══ RECORDS TO USE

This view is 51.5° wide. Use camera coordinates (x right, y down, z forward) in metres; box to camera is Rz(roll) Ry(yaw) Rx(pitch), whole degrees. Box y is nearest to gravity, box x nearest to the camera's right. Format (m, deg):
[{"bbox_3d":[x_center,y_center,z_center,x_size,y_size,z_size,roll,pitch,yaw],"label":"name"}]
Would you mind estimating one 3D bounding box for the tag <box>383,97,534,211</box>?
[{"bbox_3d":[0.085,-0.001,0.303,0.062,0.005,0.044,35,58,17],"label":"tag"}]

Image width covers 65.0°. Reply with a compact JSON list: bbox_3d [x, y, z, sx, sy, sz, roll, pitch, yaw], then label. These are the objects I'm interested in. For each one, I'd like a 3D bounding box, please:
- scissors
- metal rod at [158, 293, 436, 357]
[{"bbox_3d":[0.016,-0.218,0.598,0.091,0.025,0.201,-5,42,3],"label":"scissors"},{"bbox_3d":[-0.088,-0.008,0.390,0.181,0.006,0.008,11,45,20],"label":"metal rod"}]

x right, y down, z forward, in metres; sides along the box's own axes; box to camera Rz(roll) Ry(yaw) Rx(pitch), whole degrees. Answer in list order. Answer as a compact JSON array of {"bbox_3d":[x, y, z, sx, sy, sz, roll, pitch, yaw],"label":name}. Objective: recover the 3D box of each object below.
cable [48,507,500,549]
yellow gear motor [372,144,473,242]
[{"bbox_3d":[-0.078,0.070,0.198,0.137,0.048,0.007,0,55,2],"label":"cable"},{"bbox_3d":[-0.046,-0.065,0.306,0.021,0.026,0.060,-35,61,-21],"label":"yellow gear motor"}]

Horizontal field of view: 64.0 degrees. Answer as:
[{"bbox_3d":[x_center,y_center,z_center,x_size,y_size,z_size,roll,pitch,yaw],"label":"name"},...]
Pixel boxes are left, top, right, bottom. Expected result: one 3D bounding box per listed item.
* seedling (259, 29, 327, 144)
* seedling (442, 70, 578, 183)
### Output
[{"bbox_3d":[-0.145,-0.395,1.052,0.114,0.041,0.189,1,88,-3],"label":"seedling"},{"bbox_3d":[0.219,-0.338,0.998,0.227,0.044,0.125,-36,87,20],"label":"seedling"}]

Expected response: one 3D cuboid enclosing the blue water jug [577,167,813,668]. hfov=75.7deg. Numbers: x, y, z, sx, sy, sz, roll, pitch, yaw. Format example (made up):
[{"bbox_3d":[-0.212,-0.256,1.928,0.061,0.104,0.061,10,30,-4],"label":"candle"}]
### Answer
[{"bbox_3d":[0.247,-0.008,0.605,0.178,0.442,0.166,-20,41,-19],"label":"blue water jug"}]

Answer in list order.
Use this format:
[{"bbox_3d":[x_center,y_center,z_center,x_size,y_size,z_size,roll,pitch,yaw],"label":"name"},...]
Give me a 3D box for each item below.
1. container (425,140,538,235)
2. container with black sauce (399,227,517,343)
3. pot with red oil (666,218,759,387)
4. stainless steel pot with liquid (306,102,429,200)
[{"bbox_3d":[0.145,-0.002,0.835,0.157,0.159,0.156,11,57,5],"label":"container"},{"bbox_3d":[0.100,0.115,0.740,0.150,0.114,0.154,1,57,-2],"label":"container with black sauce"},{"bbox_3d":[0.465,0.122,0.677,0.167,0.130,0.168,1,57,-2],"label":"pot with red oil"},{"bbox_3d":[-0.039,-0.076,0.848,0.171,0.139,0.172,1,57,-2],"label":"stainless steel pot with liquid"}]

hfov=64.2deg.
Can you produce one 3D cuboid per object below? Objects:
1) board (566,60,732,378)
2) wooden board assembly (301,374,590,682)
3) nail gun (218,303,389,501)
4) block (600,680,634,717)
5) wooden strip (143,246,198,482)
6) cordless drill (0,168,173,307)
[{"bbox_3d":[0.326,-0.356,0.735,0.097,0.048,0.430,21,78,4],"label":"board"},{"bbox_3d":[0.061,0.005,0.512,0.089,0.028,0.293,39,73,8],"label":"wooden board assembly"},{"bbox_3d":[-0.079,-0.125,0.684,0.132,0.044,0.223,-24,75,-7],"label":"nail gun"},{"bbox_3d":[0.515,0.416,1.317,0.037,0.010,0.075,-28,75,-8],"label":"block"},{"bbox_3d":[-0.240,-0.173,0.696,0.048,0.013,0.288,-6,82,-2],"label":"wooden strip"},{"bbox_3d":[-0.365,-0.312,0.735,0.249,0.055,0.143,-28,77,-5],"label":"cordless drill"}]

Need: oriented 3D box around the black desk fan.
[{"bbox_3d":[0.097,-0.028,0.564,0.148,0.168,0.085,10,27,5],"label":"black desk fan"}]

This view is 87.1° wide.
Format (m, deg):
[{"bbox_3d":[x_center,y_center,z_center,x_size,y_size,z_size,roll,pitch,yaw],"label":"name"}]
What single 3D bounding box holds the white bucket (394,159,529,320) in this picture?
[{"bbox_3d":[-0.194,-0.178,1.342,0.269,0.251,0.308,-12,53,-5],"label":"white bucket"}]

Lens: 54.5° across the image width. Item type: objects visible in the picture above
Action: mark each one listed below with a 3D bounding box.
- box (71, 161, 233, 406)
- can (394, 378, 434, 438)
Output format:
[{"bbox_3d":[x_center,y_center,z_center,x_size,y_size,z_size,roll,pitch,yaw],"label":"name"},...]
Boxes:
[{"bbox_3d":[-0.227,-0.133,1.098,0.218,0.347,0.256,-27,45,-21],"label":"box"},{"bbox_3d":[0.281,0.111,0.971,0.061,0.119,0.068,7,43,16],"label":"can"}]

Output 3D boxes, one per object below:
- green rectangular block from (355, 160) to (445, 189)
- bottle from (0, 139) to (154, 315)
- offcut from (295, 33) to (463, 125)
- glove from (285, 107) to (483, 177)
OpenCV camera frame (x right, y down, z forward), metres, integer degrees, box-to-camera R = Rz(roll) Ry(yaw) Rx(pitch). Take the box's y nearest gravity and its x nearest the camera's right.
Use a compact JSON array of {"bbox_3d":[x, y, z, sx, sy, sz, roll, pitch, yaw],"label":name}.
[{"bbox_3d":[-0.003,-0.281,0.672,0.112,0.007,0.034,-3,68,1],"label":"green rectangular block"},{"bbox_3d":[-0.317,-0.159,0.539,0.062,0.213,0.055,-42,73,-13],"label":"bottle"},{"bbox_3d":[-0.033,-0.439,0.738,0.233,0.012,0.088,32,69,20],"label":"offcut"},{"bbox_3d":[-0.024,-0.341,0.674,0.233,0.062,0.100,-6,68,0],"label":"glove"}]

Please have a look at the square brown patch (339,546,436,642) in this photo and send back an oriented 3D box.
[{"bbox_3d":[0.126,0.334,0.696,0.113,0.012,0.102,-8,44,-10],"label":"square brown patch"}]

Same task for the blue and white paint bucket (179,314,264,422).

════

● **WHAT TO PRODUCE**
Produce the material above again, word for word.

● **OUTPUT FOR THIS EXERCISE**
This view is 51.5° wide. Use camera coordinates (x right, y down, z forward) in metres; box to camera is Rz(roll) Ry(yaw) Rx(pitch), whole degrees. Box y is nearest to gravity, box x nearest to the camera's right. Format (m, deg):
[{"bbox_3d":[x_center,y_center,z_center,x_size,y_size,z_size,roll,pitch,yaw],"label":"name"}]
Would you mind estimating one 3D bounding box for the tag <box>383,97,534,211</box>?
[{"bbox_3d":[0.085,-0.001,0.303,0.062,0.005,0.044,35,58,17],"label":"tag"}]

Image width covers 65.0°. Reply with a compact JSON list: bbox_3d [x, y, z, sx, sy, sz, roll, pitch, yaw], then label. These are the objects I'm interested in. For each one, I'd like a 3D bounding box, please:
- scissors
- metal rod at [158, 293, 436, 357]
[{"bbox_3d":[0.016,-0.218,0.598,0.091,0.025,0.201,-5,42,3],"label":"scissors"},{"bbox_3d":[-0.088,-0.008,0.390,0.181,0.006,0.008,11,45,20],"label":"metal rod"}]

x right, y down, z forward, in metres; sides along the box's own axes; box to camera Rz(roll) Ry(yaw) Rx(pitch), whole degrees. Answer in list order. Answer as a compact JSON array of {"bbox_3d":[x, y, z, sx, sy, sz, roll, pitch, yaw],"label":name}. Objective: recover the 3D box of each object below.
cable [48,507,500,549]
yellow gear motor [372,144,473,242]
[{"bbox_3d":[-0.078,0.070,0.198,0.137,0.048,0.007,0,55,2],"label":"cable"},{"bbox_3d":[-0.046,-0.065,0.306,0.021,0.026,0.060,-35,61,-21],"label":"yellow gear motor"}]

Horizontal field of view: 64.0 degrees. Answer as:
[{"bbox_3d":[x_center,y_center,z_center,x_size,y_size,z_size,roll,pitch,yaw],"label":"name"},...]
Pixel boxes are left, top, right, bottom. Expected result: one 3D bounding box per listed item.
* seedling (259, 29, 327, 144)
* seedling (442, 70, 578, 183)
### Output
[{"bbox_3d":[-0.145,-0.395,1.052,0.114,0.041,0.189,1,88,-3],"label":"seedling"},{"bbox_3d":[0.219,-0.338,0.998,0.227,0.044,0.125,-36,87,20],"label":"seedling"}]

Expected response: one 3D cuboid enclosing the blue water jug [577,167,813,668]. hfov=75.7deg. Numbers: x, y, z, sx, sy, sz, roll, pitch, yaw. Format example (made up):
[{"bbox_3d":[-0.212,-0.256,1.928,0.061,0.104,0.061,10,30,-4],"label":"candle"}]
### Answer
[{"bbox_3d":[0.247,-0.008,0.605,0.178,0.442,0.166,-20,41,-19],"label":"blue water jug"}]

Answer in list order.
Use this format:
[{"bbox_3d":[x_center,y_center,z_center,x_size,y_size,z_size,roll,pitch,yaw],"label":"name"},...]
Give me a 3D box for each item below.
1. container (425,140,538,235)
2. container with black sauce (399,227,517,343)
3. pot with red oil (666,218,759,387)
4. stainless steel pot with liquid (306,102,429,200)
[{"bbox_3d":[0.145,-0.002,0.835,0.157,0.159,0.156,11,57,5],"label":"container"},{"bbox_3d":[0.100,0.115,0.740,0.150,0.114,0.154,1,57,-2],"label":"container with black sauce"},{"bbox_3d":[0.465,0.122,0.677,0.167,0.130,0.168,1,57,-2],"label":"pot with red oil"},{"bbox_3d":[-0.039,-0.076,0.848,0.171,0.139,0.172,1,57,-2],"label":"stainless steel pot with liquid"}]

hfov=64.2deg.
Can you produce one 3D cuboid per object below? Objects:
1) board (566,60,732,378)
2) wooden board assembly (301,374,590,682)
3) nail gun (218,303,389,501)
4) block (600,680,634,717)
5) wooden strip (143,246,198,482)
6) cordless drill (0,168,173,307)
[{"bbox_3d":[0.326,-0.356,0.735,0.097,0.048,0.430,21,78,4],"label":"board"},{"bbox_3d":[0.061,0.005,0.512,0.089,0.028,0.293,39,73,8],"label":"wooden board assembly"},{"bbox_3d":[-0.079,-0.125,0.684,0.132,0.044,0.223,-24,75,-7],"label":"nail gun"},{"bbox_3d":[0.515,0.416,1.317,0.037,0.010,0.075,-28,75,-8],"label":"block"},{"bbox_3d":[-0.240,-0.173,0.696,0.048,0.013,0.288,-6,82,-2],"label":"wooden strip"},{"bbox_3d":[-0.365,-0.312,0.735,0.249,0.055,0.143,-28,77,-5],"label":"cordless drill"}]

Need: oriented 3D box around the black desk fan.
[{"bbox_3d":[0.097,-0.028,0.564,0.148,0.168,0.085,10,27,5],"label":"black desk fan"}]

This view is 87.1° wide.
Format (m, deg):
[{"bbox_3d":[x_center,y_center,z_center,x_size,y_size,z_size,roll,pitch,yaw],"label":"name"}]
What single 3D bounding box holds the white bucket (394,159,529,320) in this picture?
[{"bbox_3d":[-0.194,-0.178,1.342,0.269,0.251,0.308,-12,53,-5],"label":"white bucket"}]

Lens: 54.5° across the image width. Item type: objects visible in the picture above
Action: mark each one listed below with a 3D bounding box.
- box (71, 161, 233, 406)
- can (394, 378, 434, 438)
Output format:
[{"bbox_3d":[x_center,y_center,z_center,x_size,y_size,z_size,roll,pitch,yaw],"label":"name"},...]
Boxes:
[{"bbox_3d":[-0.227,-0.133,1.098,0.218,0.347,0.256,-27,45,-21],"label":"box"},{"bbox_3d":[0.281,0.111,0.971,0.061,0.119,0.068,7,43,16],"label":"can"}]

Output 3D boxes, one per object below:
- green rectangular block from (355, 160) to (445, 189)
- bottle from (0, 139) to (154, 315)
- offcut from (295, 33) to (463, 125)
- glove from (285, 107) to (483, 177)
OpenCV camera frame (x right, y down, z forward), metres, integer degrees, box-to-camera R = Rz(roll) Ry(yaw) Rx(pitch). Take the box's y nearest gravity and its x nearest the camera's right.
Use a compact JSON array of {"bbox_3d":[x, y, z, sx, sy, sz, roll, pitch, yaw],"label":name}.
[{"bbox_3d":[-0.003,-0.281,0.672,0.112,0.007,0.034,-3,68,1],"label":"green rectangular block"},{"bbox_3d":[-0.317,-0.159,0.539,0.062,0.213,0.055,-42,73,-13],"label":"bottle"},{"bbox_3d":[-0.033,-0.439,0.738,0.233,0.012,0.088,32,69,20],"label":"offcut"},{"bbox_3d":[-0.024,-0.341,0.674,0.233,0.062,0.100,-6,68,0],"label":"glove"}]

Please have a look at the square brown patch (339,546,436,642) in this photo and send back an oriented 3D box.
[{"bbox_3d":[0.126,0.334,0.696,0.113,0.012,0.102,-8,44,-10],"label":"square brown patch"}]

Same task for the blue and white paint bucket (179,314,264,422).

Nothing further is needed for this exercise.